Help me ID this sci-fi short story?

I read this story in middle school, circa 1986, but it may not have been current then. I think it was in some kind of science fiction collection, but whether it was an anthology or a magazine or something else I have no idea.

The story was set way in the future, like several thousand years from now. 5,000 or 10,000 might be right. The idea was that humanity had changed so much that it was barely recognizable to us primitive types. I remember it used the stylistic device of replacing quotation marks with plus signs, so that a line might look like this:

+What is your name,+ she said.

I also remember that everyone had very, very specific occupations. Two people were meeting each other and one said he/she was some super-specialized profession, like a “vulpine aortic surgeon” or something, and the other one said, +Oh, I’ve never met one of those before.+

That’s about all I remember, sadly. I may have encountered it at the same time as R. A. Lafferty’s “Slow Tuesday Night,” but I looked in the only anthology I couldd find that contained that one and didn’t see the story I’m looking for.

Any help?

P.S. This is my first time checking in in a couple years. Nice to see things are still trucking along!
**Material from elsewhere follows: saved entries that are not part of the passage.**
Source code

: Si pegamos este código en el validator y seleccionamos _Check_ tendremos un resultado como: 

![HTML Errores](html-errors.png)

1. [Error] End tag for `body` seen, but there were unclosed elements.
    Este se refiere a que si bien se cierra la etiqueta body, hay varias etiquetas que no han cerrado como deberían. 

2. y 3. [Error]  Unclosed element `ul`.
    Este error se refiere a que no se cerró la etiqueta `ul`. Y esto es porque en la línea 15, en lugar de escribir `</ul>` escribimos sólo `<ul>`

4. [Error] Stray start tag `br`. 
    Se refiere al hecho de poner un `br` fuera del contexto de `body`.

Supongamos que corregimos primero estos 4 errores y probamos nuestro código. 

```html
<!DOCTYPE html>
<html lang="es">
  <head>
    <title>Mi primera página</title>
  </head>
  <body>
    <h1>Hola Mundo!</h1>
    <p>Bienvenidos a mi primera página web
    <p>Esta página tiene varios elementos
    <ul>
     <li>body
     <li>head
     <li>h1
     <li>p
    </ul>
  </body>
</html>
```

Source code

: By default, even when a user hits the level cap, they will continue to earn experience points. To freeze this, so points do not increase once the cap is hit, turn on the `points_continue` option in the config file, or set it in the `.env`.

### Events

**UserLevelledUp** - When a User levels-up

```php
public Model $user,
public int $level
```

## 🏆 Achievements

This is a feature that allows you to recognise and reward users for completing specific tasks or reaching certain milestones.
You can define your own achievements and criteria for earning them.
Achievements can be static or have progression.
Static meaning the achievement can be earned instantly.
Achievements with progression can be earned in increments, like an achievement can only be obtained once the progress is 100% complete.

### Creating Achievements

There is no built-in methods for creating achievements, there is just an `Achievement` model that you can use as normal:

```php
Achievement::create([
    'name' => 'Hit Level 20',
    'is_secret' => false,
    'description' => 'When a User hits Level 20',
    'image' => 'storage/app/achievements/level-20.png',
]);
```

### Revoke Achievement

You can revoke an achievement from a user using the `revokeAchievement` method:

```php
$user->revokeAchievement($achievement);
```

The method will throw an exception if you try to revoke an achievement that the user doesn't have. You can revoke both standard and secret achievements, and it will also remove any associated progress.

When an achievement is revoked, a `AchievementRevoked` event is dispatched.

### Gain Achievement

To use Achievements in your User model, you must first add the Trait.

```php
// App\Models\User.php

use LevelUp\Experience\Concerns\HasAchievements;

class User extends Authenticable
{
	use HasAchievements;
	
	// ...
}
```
Might you be thinking of “Day Million” by Fred Pohl - it takes place in the far future, was in an anthology with Slow Tuesday Night. Other aspects don’t fit so well, though. Here’s the story anyway https://www.baen.com/Chapters/9781451637892/9781451637892___9.htm

The bit about + signs indicating quotation does ring a bell. I’ll keep thinking about it.

P.S. Here’s a list of the places “Slow Tuesday Night” has appeared http://www.isfdb.org/cgi-bin/title.cgi?52458

There was some Piers Anthony work where different punctuation marks replaced quotation marks. But I believe it was a novel not a short story (Anthony writes very few short stories).

Thanks** Andy_L**, but “Day Million” wasn’t it. I’ll poke around that list you linked to.

Little Nemo, I don’t think it was Piers Anthony. I was already reading him at that time, and I think I would have remembered.